5. A plot should be compelling, and the reader should have a reason to care about the characters. Actually, in this regard, Sheckley manages slightly better than predecessor Bischoff. Whereas Bischoff tried to maintain interest by having his characters angst constantly about sex, Sheckley goes the route of 'will the main character find a cure for his illness and get with the girl he loved at first sight'. Unfortunately, the underlying 'steal royal jelly for money' plot just falls so flat that no attempt at character involvement can save it.

Having thought about this in connection with "Genocide", I think the reason these books fail so fundamentally is because the alien movies are about something very different. Whereas "Genocide" and "Alien Harvest" are motivated by greed and hatred, the actual alien movies are about closed spaces, fear, survival instincts, and the desire to protect the helpless. When Ripley and her companions face aliens, they do so because they've been trapped and can't escape - not because they were stupid enough to waltz into a hive, even knowing precisely what awaited them. We worry about Ripley and those she strives to protect because we want them to be safe and to survive. Fundamentally, we connect with them. It is much harder to connect with a bunch of yahoos who let their greed override their common sense. This is why the 'greedy character' almost always dies badly in movies, and almost always without the pity of the audience. Fill up a whole novel with that sort of character and you have a novel full of people the reader doesn't care about.

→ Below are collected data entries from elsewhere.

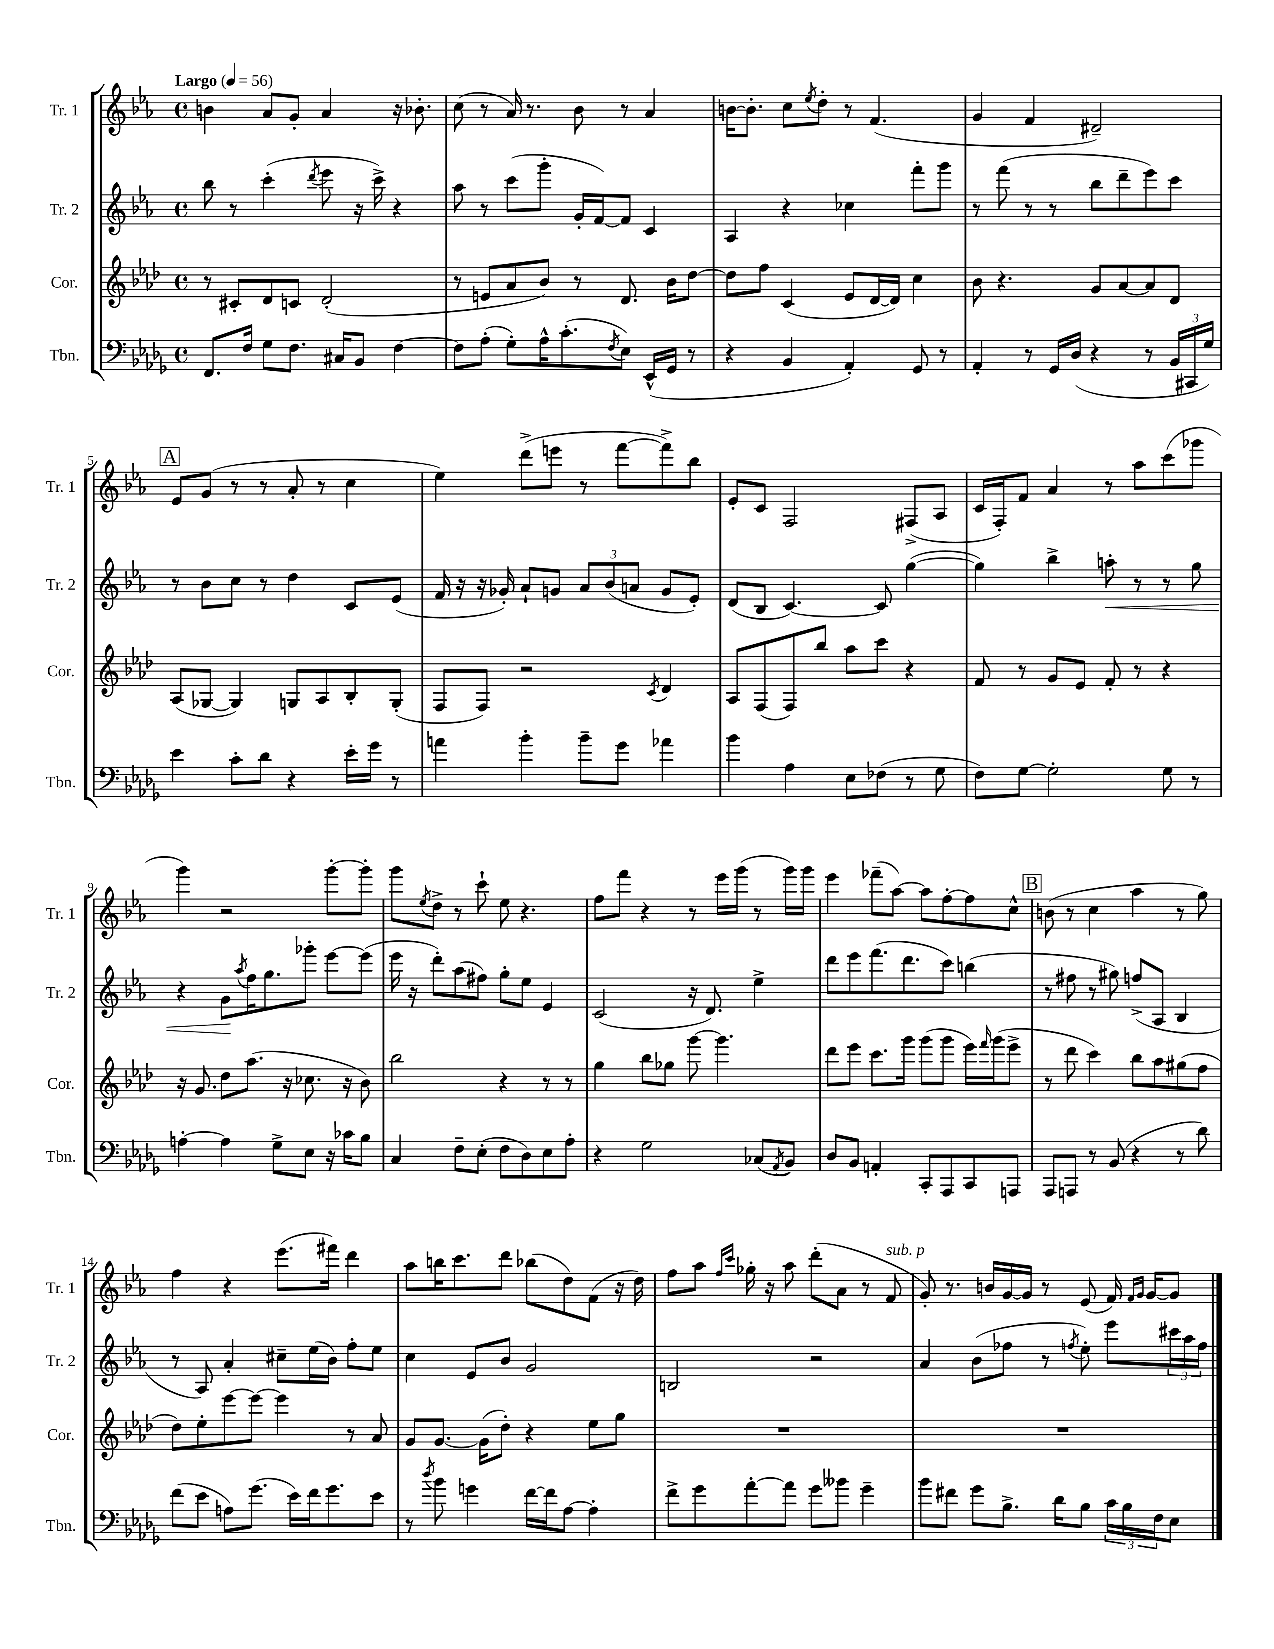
<<
\new StaffGroup <<
\new Staff = "s0" \with { instrumentName = "Tr. 1" shortInstrumentName = "Tr. 1" } {
    \clef treble \key ees \major \defaultTimeSignature \time 4/4 \tempo "Largo" 4 = 56
    b'4 aes'8 g'8-. aes'4 r16 bes'8.-. |
    c''8( r8 aes'16) r8. bes'8 r8 aes'4 |
    b'16~ b'8.-. c''8 \acciaccatura { ees''8 } d''8-. r8 f'4.( |
    g'4 f'4 dis'2--) |
    \mark \markup { \box "A" } ees'8 g'8( r8 r8 aes'8-. r8 c''4 |
    ees''4) d'''8->( e'''8 r8 f'''8~ f'''8->) bes''8 |
    ees'8-. c'8 f2 fis8->( aes8 |
    c'16 f16-.) f'8 aes'4 r8 aes''8 c'''8( ges'''8 |
    g'''4) r2 g'''8~-. g'''8-. |
    g'''8 \acciaccatura { ees''8 } d''8-> r8 c'''8-! ees''8 r4. |
    f''8 f'''8 r4 r8 ees'''16 g'''16( r8 g'''16) g'''16 |
    ees'''4 fes'''8--( aes''8~) aes''8 f''8~-. f''8 c''8-^ |
    \mark \markup { \box "B" } b'8( r8 c''4 aes''4 r8 g''8) |
    f''4 r4 ees'''8.( fis'''16) d'''4 |
    aes''8 b''16 c'''8. d'''8 bes''8( d''8) f'8( r16 d''16) |
    f''8 aes''8 \grace { f''16 c'''16 } ges''16-. r16 aes''8 d'''8-.( aes'8 r8 f'8^\markup { \italic "sub. p" } |
    g'8-.) r8. b'16 g'16~ g'16 r8 ees'8( f'16) \grace { f'16 g'16 } g'16~ g'8 \bar "|." |
}
\new Staff = "s1" \with { instrumentName = "Tr. 2" shortInstrumentName = "Tr. 2" } {
    \clef treble \key ees \major \defaultTimeSignature \time 4/4
    bes''8 r8 c'''4-.( \acciaccatura { d'''8 } ees'''8 r16 c'''16->) r4 |
    aes''8 r8 c'''8( g'''8-. g'16-. f'16~) f'8 c'4 |
    aes4 r4 ces''4 f'''8-. g'''8 |
    r8 f'''8( r8 r8 bes''8 d'''8-- ees'''8) c'''8 |
    \mark \markup { \box "A" } r8 bes'8 c''8 r8 d''4 c'8 ees'8( |
    f'16 r16 r16 ges'16-.) aes'8-! g'8 \tuplet 3/2 { aes'8 bes'8( a'8 } g'8 ees'8-.) |
    d'8( bes8 c'4.~) c'8 g''4~( |
    g''4) bes''4-> a''8-.\< r8 r8 g''8 |
    r4 g'8\! \acciaccatura { aes''8 } f''16 g''8. ges'''8-. ees'''8~ ees'''8( |
    ees'''16 r16 d'''8-.) aes''8( fis''8) g''8-. ees''8 ees'4 |
    c'2( r16 d'8.) ees''4-> |
    d'''8 ees'''8 f'''8.( d'''8. c'''8) b''4( |
    \mark \markup { \box "B" } r8 fis''8 r8 gis''8) f''8->( aes8 bes4 |
    r8 aes8) aes'4-. cis''8-- ees''16( bes'16) f''8-. ees''8 |
    c''4 ees'8 bes'8 g'2 |
    b2 r2 |
    aes'4 bes'8( fes''8 r8 \acciaccatura { f''8 } ees''8-.) ees'''8 \tuplet 3/2 { cis'''16 aes''16 f''16 } \bar "|." |
}
\new Staff = "s2" \with { instrumentName = "Cor." shortInstrumentName = "Cor." } {
    \clef treble \key aes \major \defaultTimeSignature \time 4/4
    r8 cis'8-. des'8 c'8 des'2-.( |
    r8 e'8 aes'8 bes'8) r8 des'8. bes'16 des''8~ |
    des''8 f''8 c'4( ees'8 des'16~ des'16) c''4 |
    bes'8 r4. g'8 aes'8~ aes'8 des'8 |
    \mark \markup { \box "A" } aes8( ges8~ ges4) g8 aes8 bes8-. g8-.( |
    f8 f8) r2 \acciaccatura { c'8 } des'4 |
    aes8 f8( f8) bes''8 aes''8 c'''8 r4 |
    f'8 r8 g'8 ees'8 f'8-. r8 r4 |
    r16 g'8. des''8 aes''8.( r16 ces''8. r16 bes'8) |
    bes''2 r4 r8 r8 |
    g''4 bes''8 ges''8 g'''8~ g'''4. |
    des'''8 ees'''8 c'''8. g'''16 g'''8( g'''8 ees'''16) \grace { f'''16 } g'''16( ees'''8-> |
    \mark \markup { \box "B" } r8 des'''8 c'''4) bes''8 aes''8 gis''8( f''8 |
    des''8) ees''8-. ees'''8~ ees'''8~ ees'''4 r8 aes'8 |
    g'8 g'8.~ g'16( des''8-.) r4 ees''8 g''8 |
    R1 |
    R1 \bar "|." |
}
\new Staff = "s3" \with { instrumentName = "Tbn." shortInstrumentName = "Tbn." } {
    \clef bass \key des \major \defaultTimeSignature \time 4/4
    f,8. f16 ges8 f8. cis16 bes,8 f4~ |
    f8 aes8-.( ges8-.) aes16-^ c'8.-.( \acciaccatura { f8 } ees8) ees,16-^( ges,16 r8 |
    r4 bes,4 aes,4-.) ges,8 r8 |
    aes,4-. r8 ges,16 des16( r4 r8 \tuplet 3/2 { bes,16 cis,16 ges16) } |
    \mark \markup { \box "A" } ees'4 c'8-. des'8 r4 ees'16-. ges'16 r8 |
    a'4 bes'4-. bes'8-- ges'8 aes'4 |
    bes'4 aes4 ees8 fes8( r8 ges8 |
    f8) ges8~ ges2-. ges8 r8 |
    a4~-. a4 ges8-> ees8 r16 ces'16 bes8 |
    c4 f8-- ees8-.( f8 des8) ees8 aes8-. |
    r4 ges2 ces8( \acciaccatura { aes,8 } bes,8) |
    des8 bes,8 a,4-. c,8-. aes,,8 c,8 a,,8 |
    \mark \markup { \box "B" } aes,,8 a,,8 r8 bes,8( r4 r8 des'8) |
    f'8( ees'8 a8) ges'8.( ees'16) f'16 ges'8. ees'8 |
    r8 \acciaccatura { des''8 } bes'8 g'4 f'16~ f'16 aes8~ aes4-. |
    f'8-> ges'8 aes'8~-. aes'8 ges'8 beses'8 ges'4-- |
    bes'8 fis'8 ges'8 bes8.-> des'16 bes8 \tuplet 3/2 { c'16 bes16 f16 } ees8 \bar "|." |
}
>>
>>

One last word about the writing in "Alien Harvest": it's awful. I can only pick a few gems to quote here (more's the pity), but these two are, I think, my favorite:

** "Trouble is my real middle name," [Badger] liked to say. "Let me show you how I spell it." And then he'd punctuate his remark for you with his fists.

** "The time for words is past. The torpedo that puts paid to your pretensions is now coming toward you at a speed well below that of light, but fast enough, I think you'll find."

"Torpedo? How dare you, sir!"

I swear I am not making those up.

Bottom line: If you *must* read either "Genocide" or "Alien Harvest", I recommend picking only one to read, not both, since they have almost identical plot lines. It's tricky to say which one to chose - "Genocide" is painfully juvenile, mind-numbingly stupid, and populated with characters so hateful that I wanted them to die. Whereas "Alien Harvest" is deathly dull, disjointed, and has enough bad cultural cliches to fill three full Bond movies. I'd say go with "Alien Harvest", but only because it didn't contain the phrase "hump like horny bunnies", unlike "Genocide".